Furthermore, Joseph Aidoo, chief executive of Ghana’s Cocoa Board, outlined his country’s progress towards raising standards of living for cocoa farmers.

“For us to have a sustainable industry, all of us will have to find a living income for farmers,” explained Aidoo, who noted that it was presently the case that Ghana’s government has had to subsidise cocoa growing operations as the present rates of payment to farmers were so low, which he said was not sustainable.

He expressed concern that both Ghana and Ivory Coast had been particularly affected over the past couple of decades, as prices of cocoa continued to fall. Consequently, he said that many cocoa farmers had been forced to switch into other crops.

As a result, he said authorities in the two countries had worked together to arrive at an agreed ‘floor price’ for minimum payment for cocoa of $2,600 per tonne, with at least 70 per cent of this legally having to go to the farmers to ensure a minimum standard of living for them. As part of this, it is proposed to have a commercial premium ‘living differential’ payment of $400 a tonne to further directly assist.

Discussion then turned to how such a system could be managed, with Ivory Coast and Ghana representatives suggesting that a ‘production ceiling’ be placed on cocoa crops.

This in turn led to questions from delegates over how such measures could be practically monitored, and whether pursuing that strategy would be the best way to assist farmers.

The session also addressed emerging technology including blockchain, with its usage expected to be dramatically increased in agriculture over the next decade to aid transparency and security of payments.

Optimising cocoa quality

For its third panel, the forum examined measures to optimise cocoa quality, which was led by a keynote address from Dr Sabine Julicher, Director for Food and Feed Safety, innovation, DG Sante, of the European Commission.

She explained that EU legislation from the European Commission as it relates to wider food safety matters was operating from a stable framework.

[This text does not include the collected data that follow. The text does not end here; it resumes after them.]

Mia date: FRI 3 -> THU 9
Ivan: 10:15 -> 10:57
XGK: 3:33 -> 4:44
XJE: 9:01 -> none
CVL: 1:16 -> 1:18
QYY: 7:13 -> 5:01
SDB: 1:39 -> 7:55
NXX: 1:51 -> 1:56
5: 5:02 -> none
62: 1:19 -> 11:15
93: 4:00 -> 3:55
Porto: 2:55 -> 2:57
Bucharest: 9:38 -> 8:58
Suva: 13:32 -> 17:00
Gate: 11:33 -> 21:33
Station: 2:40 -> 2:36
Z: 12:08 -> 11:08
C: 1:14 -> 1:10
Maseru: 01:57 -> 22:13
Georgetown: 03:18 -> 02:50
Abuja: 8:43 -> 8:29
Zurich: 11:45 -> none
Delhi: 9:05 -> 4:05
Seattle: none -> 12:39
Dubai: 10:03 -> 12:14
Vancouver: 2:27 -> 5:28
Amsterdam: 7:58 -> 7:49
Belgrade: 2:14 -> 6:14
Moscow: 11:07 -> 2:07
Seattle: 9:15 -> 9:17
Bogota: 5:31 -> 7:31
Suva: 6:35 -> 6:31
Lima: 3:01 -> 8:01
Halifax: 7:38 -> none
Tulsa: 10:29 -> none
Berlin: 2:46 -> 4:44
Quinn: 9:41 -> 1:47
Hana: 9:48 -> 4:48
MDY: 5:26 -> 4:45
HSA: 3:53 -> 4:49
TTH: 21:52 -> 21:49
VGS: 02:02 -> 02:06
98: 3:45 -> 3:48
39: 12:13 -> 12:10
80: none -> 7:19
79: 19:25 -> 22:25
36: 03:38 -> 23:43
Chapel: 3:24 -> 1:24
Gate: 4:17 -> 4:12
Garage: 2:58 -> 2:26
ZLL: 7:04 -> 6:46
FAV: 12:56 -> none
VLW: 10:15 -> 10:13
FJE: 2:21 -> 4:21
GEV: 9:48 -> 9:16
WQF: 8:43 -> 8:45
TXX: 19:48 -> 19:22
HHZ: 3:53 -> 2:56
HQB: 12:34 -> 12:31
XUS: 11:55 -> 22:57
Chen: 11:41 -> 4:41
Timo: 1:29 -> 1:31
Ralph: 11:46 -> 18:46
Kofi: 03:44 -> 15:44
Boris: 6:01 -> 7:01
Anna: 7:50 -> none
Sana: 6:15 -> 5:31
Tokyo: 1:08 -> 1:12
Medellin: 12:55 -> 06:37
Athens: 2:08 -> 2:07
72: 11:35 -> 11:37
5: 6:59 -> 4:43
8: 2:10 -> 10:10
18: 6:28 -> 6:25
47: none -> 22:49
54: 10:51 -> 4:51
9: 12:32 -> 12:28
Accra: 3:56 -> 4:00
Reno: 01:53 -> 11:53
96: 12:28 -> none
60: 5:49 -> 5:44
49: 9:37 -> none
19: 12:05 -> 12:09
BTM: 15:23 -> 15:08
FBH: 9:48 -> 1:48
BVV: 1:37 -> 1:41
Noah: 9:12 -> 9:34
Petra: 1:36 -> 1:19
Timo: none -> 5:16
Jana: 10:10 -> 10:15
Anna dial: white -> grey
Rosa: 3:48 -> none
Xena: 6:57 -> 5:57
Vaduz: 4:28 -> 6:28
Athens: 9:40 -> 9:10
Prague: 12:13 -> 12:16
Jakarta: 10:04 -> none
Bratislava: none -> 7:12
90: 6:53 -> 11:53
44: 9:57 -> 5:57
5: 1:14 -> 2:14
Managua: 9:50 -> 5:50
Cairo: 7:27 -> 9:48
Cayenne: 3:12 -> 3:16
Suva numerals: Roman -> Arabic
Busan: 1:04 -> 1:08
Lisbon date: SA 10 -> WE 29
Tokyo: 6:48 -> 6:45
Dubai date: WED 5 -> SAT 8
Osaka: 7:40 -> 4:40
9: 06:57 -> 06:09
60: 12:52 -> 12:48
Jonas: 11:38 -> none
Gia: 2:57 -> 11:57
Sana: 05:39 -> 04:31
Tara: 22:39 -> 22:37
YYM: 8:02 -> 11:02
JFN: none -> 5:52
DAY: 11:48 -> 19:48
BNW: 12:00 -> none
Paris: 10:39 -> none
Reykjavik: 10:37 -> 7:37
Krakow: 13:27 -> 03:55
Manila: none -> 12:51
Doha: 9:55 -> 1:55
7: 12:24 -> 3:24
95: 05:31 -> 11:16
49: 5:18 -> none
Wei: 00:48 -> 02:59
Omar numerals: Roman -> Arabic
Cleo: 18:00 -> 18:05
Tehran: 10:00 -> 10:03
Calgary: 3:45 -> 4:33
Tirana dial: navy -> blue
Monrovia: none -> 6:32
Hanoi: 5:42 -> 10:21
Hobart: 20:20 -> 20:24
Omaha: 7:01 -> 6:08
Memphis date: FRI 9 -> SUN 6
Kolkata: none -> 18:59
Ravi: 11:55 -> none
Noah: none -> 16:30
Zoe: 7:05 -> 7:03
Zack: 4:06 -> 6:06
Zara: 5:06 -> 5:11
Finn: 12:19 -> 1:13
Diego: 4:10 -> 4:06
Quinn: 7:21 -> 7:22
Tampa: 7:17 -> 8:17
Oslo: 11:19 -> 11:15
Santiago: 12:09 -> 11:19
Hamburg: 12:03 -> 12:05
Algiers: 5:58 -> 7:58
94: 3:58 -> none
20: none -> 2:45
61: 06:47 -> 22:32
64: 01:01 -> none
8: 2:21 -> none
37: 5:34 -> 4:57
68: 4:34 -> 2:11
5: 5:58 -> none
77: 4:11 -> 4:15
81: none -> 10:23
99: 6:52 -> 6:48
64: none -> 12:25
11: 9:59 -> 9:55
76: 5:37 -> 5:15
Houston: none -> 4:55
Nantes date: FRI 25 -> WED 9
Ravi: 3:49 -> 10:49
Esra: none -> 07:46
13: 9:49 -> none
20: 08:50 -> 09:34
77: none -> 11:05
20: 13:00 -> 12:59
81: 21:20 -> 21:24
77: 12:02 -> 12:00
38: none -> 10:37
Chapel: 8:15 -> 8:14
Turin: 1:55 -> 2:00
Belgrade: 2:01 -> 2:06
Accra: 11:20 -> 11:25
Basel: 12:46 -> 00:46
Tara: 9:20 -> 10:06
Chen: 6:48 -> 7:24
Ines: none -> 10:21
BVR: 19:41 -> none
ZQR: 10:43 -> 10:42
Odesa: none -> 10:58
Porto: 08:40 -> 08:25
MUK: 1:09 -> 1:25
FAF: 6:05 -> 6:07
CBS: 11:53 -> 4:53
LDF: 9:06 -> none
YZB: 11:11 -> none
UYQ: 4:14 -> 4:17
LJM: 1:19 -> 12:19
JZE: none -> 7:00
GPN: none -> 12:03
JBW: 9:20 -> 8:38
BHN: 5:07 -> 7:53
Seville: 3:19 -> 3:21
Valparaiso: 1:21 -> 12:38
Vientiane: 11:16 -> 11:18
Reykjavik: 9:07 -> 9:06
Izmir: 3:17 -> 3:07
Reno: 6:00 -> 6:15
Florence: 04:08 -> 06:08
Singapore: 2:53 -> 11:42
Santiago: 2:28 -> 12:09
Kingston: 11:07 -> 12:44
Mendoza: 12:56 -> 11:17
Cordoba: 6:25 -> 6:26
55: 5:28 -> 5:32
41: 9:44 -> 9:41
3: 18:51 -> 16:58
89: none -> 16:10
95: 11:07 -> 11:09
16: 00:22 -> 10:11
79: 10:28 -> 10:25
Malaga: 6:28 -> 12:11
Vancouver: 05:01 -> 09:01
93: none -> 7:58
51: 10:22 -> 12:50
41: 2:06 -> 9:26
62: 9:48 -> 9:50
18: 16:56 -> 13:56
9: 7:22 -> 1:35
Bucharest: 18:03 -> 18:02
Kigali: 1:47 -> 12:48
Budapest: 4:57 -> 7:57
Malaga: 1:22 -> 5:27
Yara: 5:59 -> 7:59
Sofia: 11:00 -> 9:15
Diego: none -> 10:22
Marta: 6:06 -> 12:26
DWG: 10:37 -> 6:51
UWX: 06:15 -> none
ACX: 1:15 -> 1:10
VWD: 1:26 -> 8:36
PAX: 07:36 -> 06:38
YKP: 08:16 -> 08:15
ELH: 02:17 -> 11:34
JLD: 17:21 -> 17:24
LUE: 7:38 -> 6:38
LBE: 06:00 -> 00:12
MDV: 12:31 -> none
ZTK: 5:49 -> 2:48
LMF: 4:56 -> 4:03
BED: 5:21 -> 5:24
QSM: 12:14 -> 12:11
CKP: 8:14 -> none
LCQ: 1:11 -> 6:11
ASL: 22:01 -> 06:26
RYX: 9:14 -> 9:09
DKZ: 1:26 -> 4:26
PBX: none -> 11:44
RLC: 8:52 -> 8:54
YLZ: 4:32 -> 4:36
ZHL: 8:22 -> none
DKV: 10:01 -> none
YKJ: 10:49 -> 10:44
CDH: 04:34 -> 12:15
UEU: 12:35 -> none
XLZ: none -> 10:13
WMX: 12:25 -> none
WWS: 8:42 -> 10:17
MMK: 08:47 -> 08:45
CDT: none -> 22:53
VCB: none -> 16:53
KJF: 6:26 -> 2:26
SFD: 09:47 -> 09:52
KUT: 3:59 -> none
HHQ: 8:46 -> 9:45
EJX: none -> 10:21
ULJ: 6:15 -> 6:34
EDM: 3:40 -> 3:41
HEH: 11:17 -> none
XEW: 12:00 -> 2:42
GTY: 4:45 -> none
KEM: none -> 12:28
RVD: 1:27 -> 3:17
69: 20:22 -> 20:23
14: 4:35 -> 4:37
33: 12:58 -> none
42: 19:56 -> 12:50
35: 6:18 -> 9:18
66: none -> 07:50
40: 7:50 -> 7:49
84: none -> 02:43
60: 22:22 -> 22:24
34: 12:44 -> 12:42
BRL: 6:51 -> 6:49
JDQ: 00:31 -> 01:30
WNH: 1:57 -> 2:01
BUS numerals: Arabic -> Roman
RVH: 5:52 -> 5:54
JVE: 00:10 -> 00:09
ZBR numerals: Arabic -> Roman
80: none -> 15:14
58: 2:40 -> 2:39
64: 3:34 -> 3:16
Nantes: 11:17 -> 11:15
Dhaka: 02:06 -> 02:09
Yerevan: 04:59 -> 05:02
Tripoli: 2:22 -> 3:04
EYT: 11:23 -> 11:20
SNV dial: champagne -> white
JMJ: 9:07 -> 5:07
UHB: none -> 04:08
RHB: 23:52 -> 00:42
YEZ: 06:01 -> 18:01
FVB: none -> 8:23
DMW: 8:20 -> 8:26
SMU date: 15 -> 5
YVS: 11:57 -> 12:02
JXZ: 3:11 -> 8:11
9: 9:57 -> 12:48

Its work, she said, had included focusing on strong data-driven analysis of overall trends within the sector in terms of devising its policies in regard to global trade.

In addition, she added that it was working with the industry in order to further enhance its legislative programme, overseen by its agency, the European Food Safety Authority.

She noted that there had been calls for high levels of data transparency from industry in terms of devising its agenda, which had in part been driven by greater consumer awareness.

One area specifically relevant to confectionery was the regulation of the presence of cadmium in chocolate, which can be harmful to human health, and as such, new maximum limits within the EU have come into force in the EU this year.

Dr Darin Sukha, food technologist at the University of the West Indies, reported there had been significant strides made in terms of improving cocoa bean fermentation processes.

He also noted sustained campaigns on providing greater education for cocoa farmers in encouraging them to taste higher grades of chocolate that require specific treatment of crops, which he said was bringing about improved harvest yields.

Child labour measures

For the event’s fourth panel, major issues of child labour and deforestation were addressed at the event.

Among the speakers was Benjamin Smith, senior specialist at the International Labour Organisation. His presentation examined measures being taken in key markets to tackle child labour.

He noted that on a global level, efforts to address the issue were having a positive effect overall, but concerns remained over progress rates within the cocoa sector.

“Dollar for dollar, our research has found that by far the best investment governments can make in eliminating child poverty is through educating girls, so this is critically important,” explained the analyst, with the conference noting that combined action on such major issues as child labour, deforestation and farmer payment levels would offer the best hope of achieving effective solutions.